George staggered sideways. He felt giddy already, as if he had just climbed off a carnival roundabout. The inside of the shower cubicle suddenly went dark, with swarming pinpricks of light. “Jean, I need you!” he shouted, but his voice sounded as if it were coming from the end of a very long pipe.
He felt a cut across the bridge of his nose, and then three more cuts on his shoulders. He slid down the wall until he was on his knees, leaving a wide streak of blood on the pale green tiles. The water pelted into his face and almost blinded him.

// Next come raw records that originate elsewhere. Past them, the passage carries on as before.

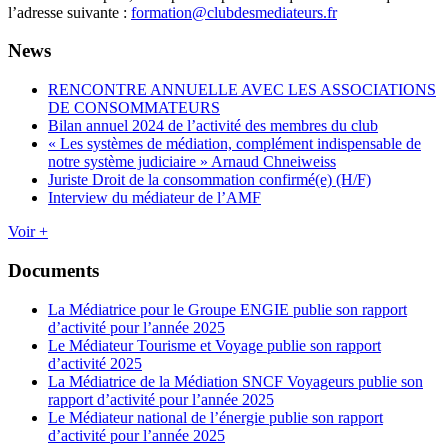
l’adresse suivante :
formation@clubdesmediateurs.fr
News
RENCONTRE ANNUELLE AVEC LES ASSOCIATIONS
DE CONSOMMATEURS
Bilan annuel 2024 de l’activité des membres du club
« Les systèmes de médiation, complément indispensable de
notre système judiciaire » Arnaud Chneiweiss
Juriste Droit de la consommation confirmé(e) (H/F)
Interview du médiateur de l’AMF
Voir +
Documents
La Médiatrice pour le Groupe ENGIE publie son rapport
d’activité pour l’année 2025
Le Médiateur Tourisme et Voyage publie son rapport
d’activité 2025
La Médiatrice de la Médiation SNCF Voyageurs publie son
rapport d’activité pour l’année 2025
Le Médiateur national de l’énergie publie son rapport
d’activité pour l’année 2025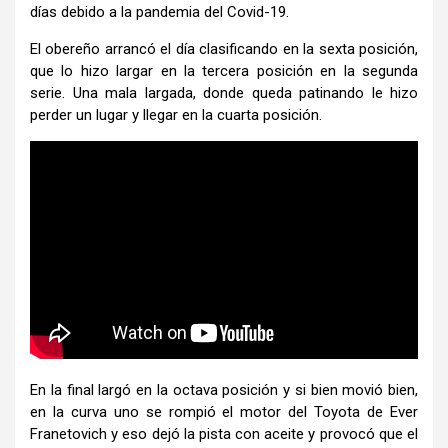
días debido a la pandemia del Covid-19.
El obereño arrancó el día clasificando en la sexta posición,
que lo hizo largar en la tercera posición en la segunda
serie. Una mala largada, donde queda patinando le hizo
perder un lugar y llegar en la cuarta posición.
En la final largó en la octava posición y si bien movió bien,
en la curva uno se rompió el motor del Toyota de Ever
Franetovich y eso dejó la pista con aceite y provocó que el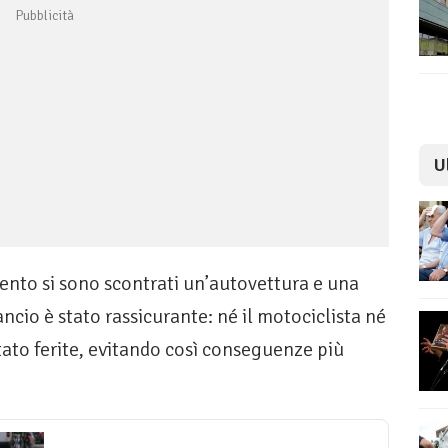
U
ento si sono scontrati un’autovettura e una
ncio è stato rassicurante: né il motociclista né
tato ferite, evitando così conseguenze più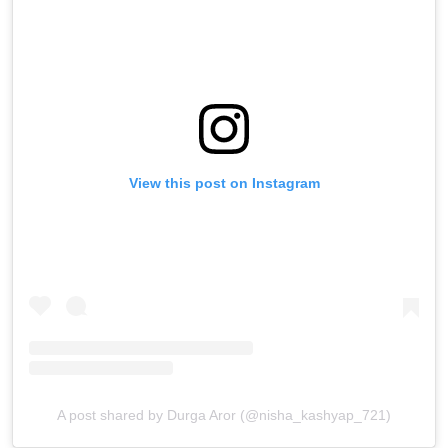
View this post on Instagram
A post shared by Durga Aror (@nisha_kashyap_721)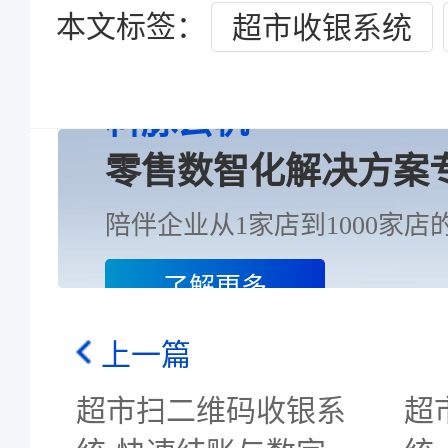
本文标签：
超市收银系统
科脉云帆
零售数智化解决方案
陪伴企业从1家店到1000家店的
了解更多
上一篇
超市扫二维码收银系
超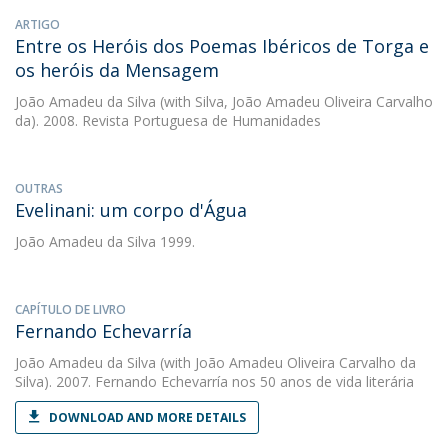
ARTIGO
Entre os Heróis dos Poemas Ibéricos de Torga e
os heróis da Mensagem
João Amadeu da Silva
(with Silva, João Amadeu Oliveira Carvalho
da). 2008. Revista Portuguesa de Humanidades
OUTRAS
Evelinani: um corpo d'Água
João Amadeu da Silva
1999.
CAPÍTULO DE LIVRO
Fernando Echevarría
João Amadeu da Silva
(with João Amadeu Oliveira Carvalho da
Silva). 2007. Fernando Echevarría nos 50 anos de vida literária
DOWNLOAD AND MORE DETAILS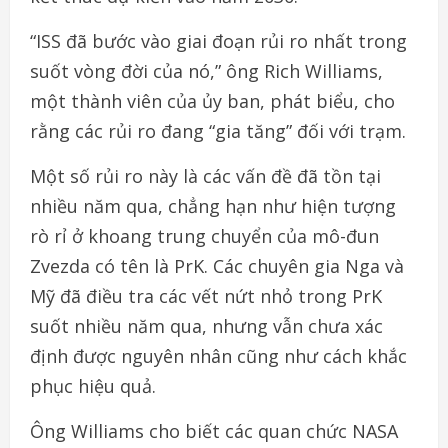
“ISS đã bước vào giai đoạn rủi ro nhất trong
suốt vòng đời của nó,” ông Rich Williams,
một thành viên của ủy ban, phát biểu, cho
rằng các rủi ro đang “gia tăng” đối với trạm.
Một số rủi ro này là các vấn đề đã tồn tại
nhiều năm qua, chẳng hạn như hiện tượng
rò rỉ ở khoang trung chuyển của mô-đun
Zvezda có tên là PrK. Các chuyên gia Nga và
Mỹ đã điều tra các vết nứt nhỏ trong PrK
suốt nhiều năm qua, nhưng vẫn chưa xác
định được nguyên nhân cũng như cách khắc
phục hiệu quả.
Ông Williams cho biết các quan chức NASA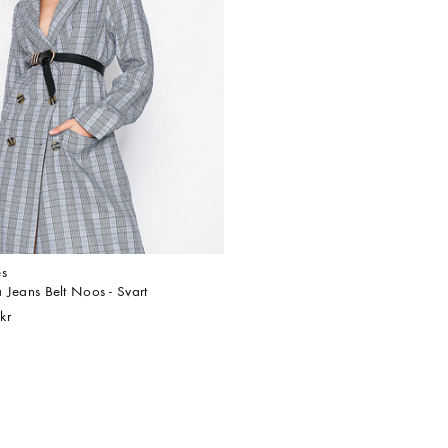
es
 Jeans Belt Noos - Svart
kr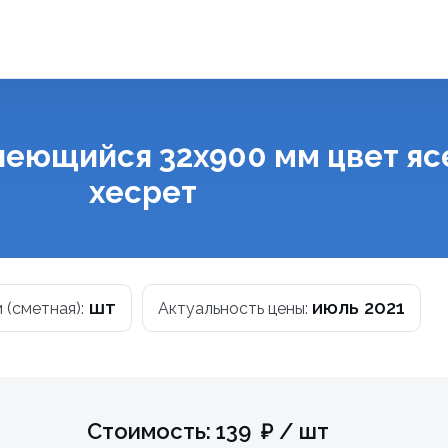
леющийся 32х900 мм цвет яс
хесрет
шт
июль 2021
м (сметная):
Актуальность цены:
Стоимость: 139 ₽ / шт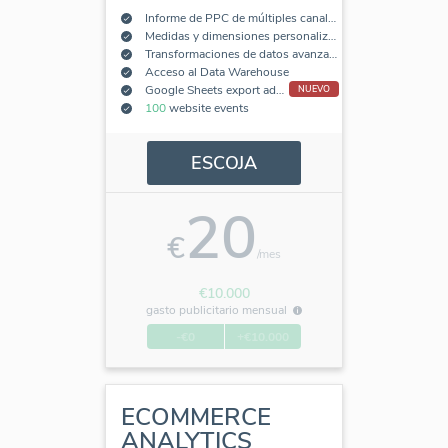
Informe de PPC de múltiples canales
Medidas y dimensiones personalizadas
Transformaciones de datos avanzadas
Acceso al Data Warehouse
Google Sheets export add-on
NUEVO
100
website events
ESCOJA
20
€
/mes
€10.000
gasto publicitario mensual
-€0
+€10.000
ECOMMERCE
ANALYTICS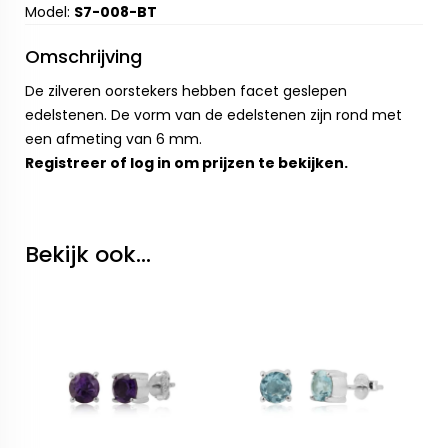
Model:
S7-008-BT
Omschrijving
De zilveren oorstekers hebben facet geslepen
edelstenen. De vorm van de edelstenen zijn rond met
een afmeting van 6 mm.
Registreer
of
log in
om prijzen te bekijken.
Bekijk ook...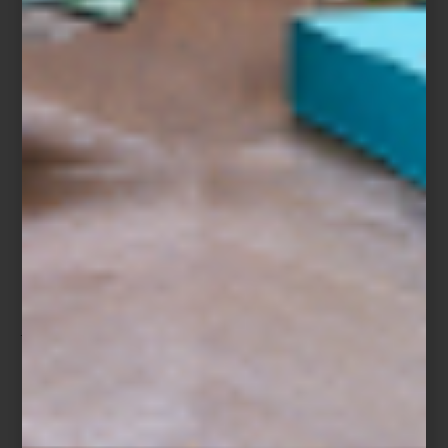
Toalla multicolor Peggy de Aristopet
Te esperamos en Casa Palacio Antara y Santa Fe para recorrer
junto a tu perro una selección de accesorios, marcas y objetos
pensados para disfrutar la casa, y las calles de la ciudad, con la
misma curiosidad, estilo y complicidad con la que ellos
acompañan cada día.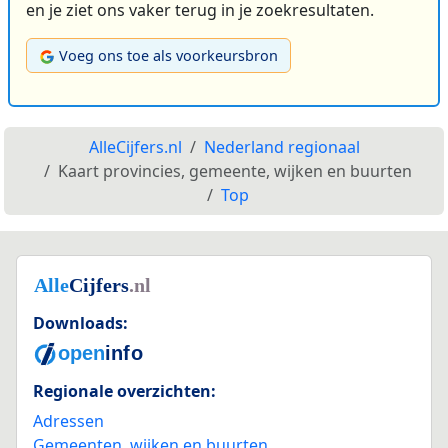
en je ziet ons vaker terug in je zoekresultaten.
Voeg ons toe als voorkeursbron
AlleCijfers.nl
Nederland regionaal
Kaart provincies, gemeente, wijken en buurten
Top
Downloads:
Regionale overzichten:
Adressen
Gemeenten, wijken en buurten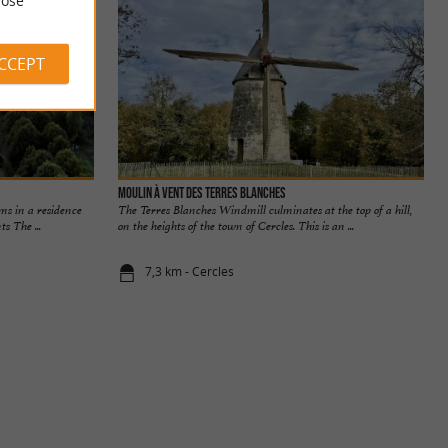
ose
ACCEPT
Moulin à vent des terres blanches
ms in a residence
The Terres Blanches Windmill culminates at the top of a hill,
s The ...
on the heights of the town of Cercles. This is an ...
7,3 km - Cercles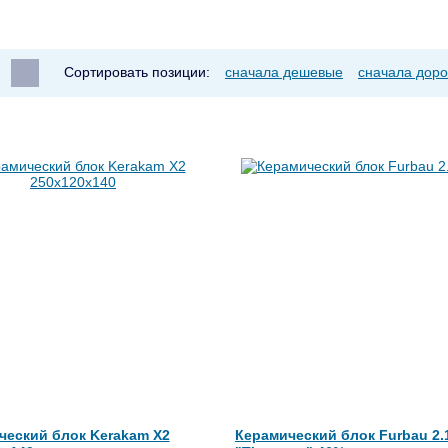
Сортировать позиции:
сначала дешевые
сначала доро
ческий блок Kerakam X2
Керамический блок Furbau 2.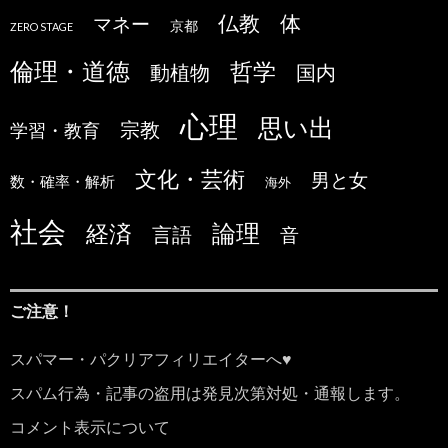
仏教
体
マネー
京都
ZERO STAGE
倫理・道徳
哲学
国内
動植物
心理
思い出
宗教
学習・教育
文化・芸術
男と女
数・確率・解析
海外
社会
論理
経済
言語
音
ご注意！
スパマー・パクリアフィリエイターへ♥
スパム行為・記事の盗用は発見次第対処・通報します。
コメント表示について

His back was cut in a series of diagonal slices that went right through to his shoulder blades and his ribs. He actually felt the blade sliding against the bone. He flailed around with his bleeding hands, trying to stop his invisible assailant from cutting him anymore, but there was nobody there, and all he succeeded in doing was decorating the shower cubicle in a ghastly scarlet parody of an action painting.
“Jean,” he whispered.
With a soft pop, the point of a blade broke his skin just above his pubic hair. There was a moment’s hesitation, and then the blade itself was pushed in deep through the layers of subcutaneous fat and into his stomach muscles. He cried out, “No-no-no-no-no!” because the blade was so cold and the pain was too much for him to bear. He tried to climb to his feet, his bloody hands sliding frantically against the tiles, and he almost succeeded. But then he slipped and fell down onto his knees again, and as he did so the blade cut his belly wide open all the way to his breastbone, where it stuck for a second before it was pulled out.